UN designated March 8 as International Women’s Day in 1977 to celebrate their achievements
RAWALPINDI: Chief of Army Staff (COAS) General Qamar Javed Bajwa on Monday lauded the contribution of women in different professions, observing they had contributed “immensely” for the “honour of our nation.”
“Women in uniform have proved their mettle by contributing copiously in diverse fields serving the nation & humanity. They deserve our immense respect & gratitude,” the Inter-Services Public Relations (ISPR) quoted Gen Bajwa as saying.

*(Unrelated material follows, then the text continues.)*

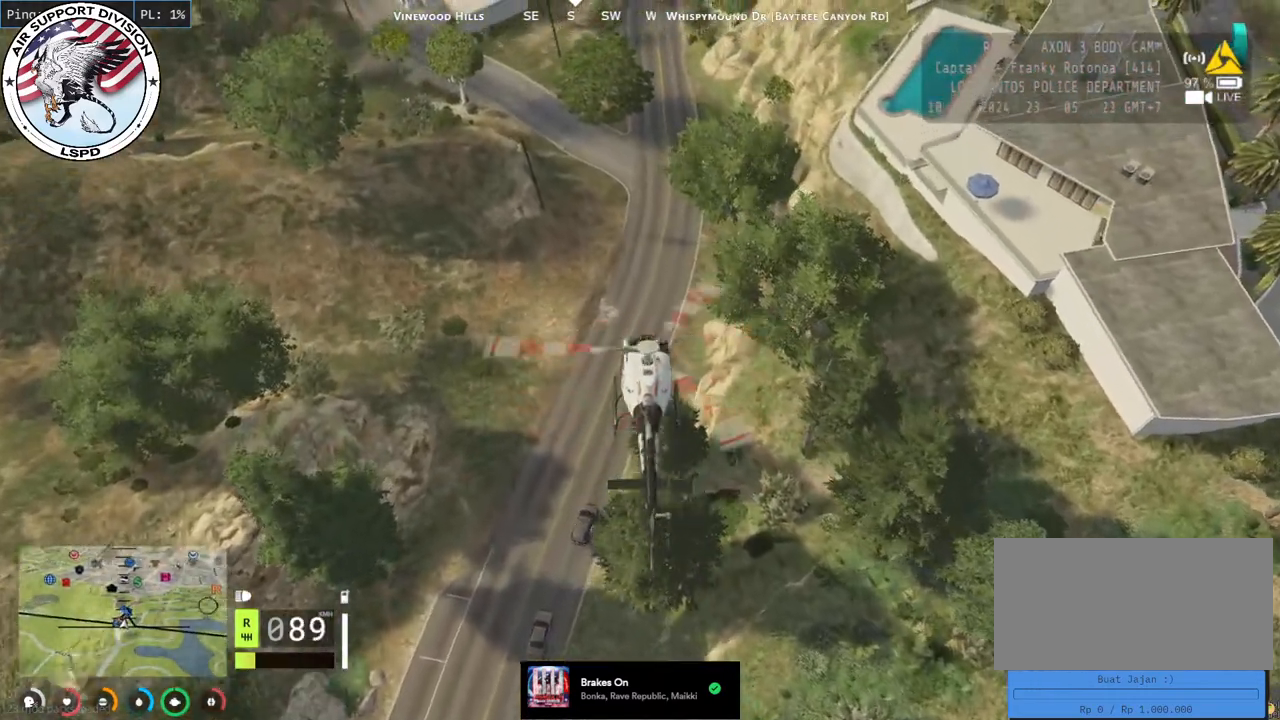
{"keys": ["s"], "mouse": ["left"], "events": [[184, "w", "up"], [367, "s", "down"]]}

“They are also [at the] forefront against COVID[-19].”
The tweet was sent to mark International Women’s Day being celebrated worldwide to acknowledge the contributions of women in different fields.
The theme of this year’s Women’s Day is “Women in Leadership: Achieving an Equal Future in a Covid-19 World,” and various events and marches are planned to raise awareness about gender parity and the significance of the roles played by women in society, Radio Pakistan reported.
The United Nations designated March 8 as International Women’s Day in 1977. It annually calls for greater rights for women and celebrates their achievements.
QURESHI LAUDS FRONTLINE MEDICS:
In his message, Foreign Minister Shah Mahmood Qureshi said that during the testing times of the Covid-19, Pakistani women demonstrated remarkable resilience and leadership, effectively contributing to the nation’s response to the disease and recovery from it.
Qureshi said that women stood at the front lines, as healthcare workers, primary caregivers, innovators, human rights defenders, and community organisers.
Under the guidance of Prime Minister Imran Khan, the country’s landmark Ehsaas financial assistance initiative, introduced for vulnerable families due to the spread of coronavirus, is being supervised by its female chairperson.
He said that the nation cannot forget the plight of women in occupied Kashmir who, over the last seven decades, have endured gross human rights abuses and oppression at the hands of Indian forces.
AURAT MARCH KICKS OFF:
Women, men, and transgender people across Pakistan are marching against patriarchy in Karachi, Lahore, Islamabad, Hyderabad, Quetta, and Multan.
Aurat March originated in the port city in 2018 and has since expanded to other cities across the country. People from all walks of life have arrived at different venues to mark the much-awaited event of this year.
In Karachi, the march was held at Frere Hall, while in Lahore, the protestors gathered at the Lahore Press Club and marched towards the front of the PIA building in the city. In the federal capital, the march began at the National Press Club from where the set towards the city’s D Chowk.
Each chapter of the Aurat March has its own manifesto with the Karachi chapter focusing on patriarchal violence; Lahore on addressing healthcare workers and women’s health; and the Islamabad march is dedicated to the crisis of care.
“The Covid-19 pandemic laid bare the stark inequalities in our society,” said the Feminist Manifesto on Health released by Lahore Aurat March. “Globally, we found the heart of society to be diseased. Diseased with injustice and inequality, with patriarchy and violence on gendered bodies, with vast inequalities and capitalism, and with the dehumanisation of races and ethnicities. Our collective body was in pain.”
The Karachi chapter’s demands include an “end to gender-based violence by patriarchal forces as well as state-backed violence targeting activists, religious groups and communities and effective and transparent investigation of gender-based crimes and fair and expeditious trials”.
Other issues raised during the march include criminalisation of virginity tests for rape victims, the establishment of gender-based violence reporting cells in police stations across Sindh and Pakistan, and an end to sexual harassment.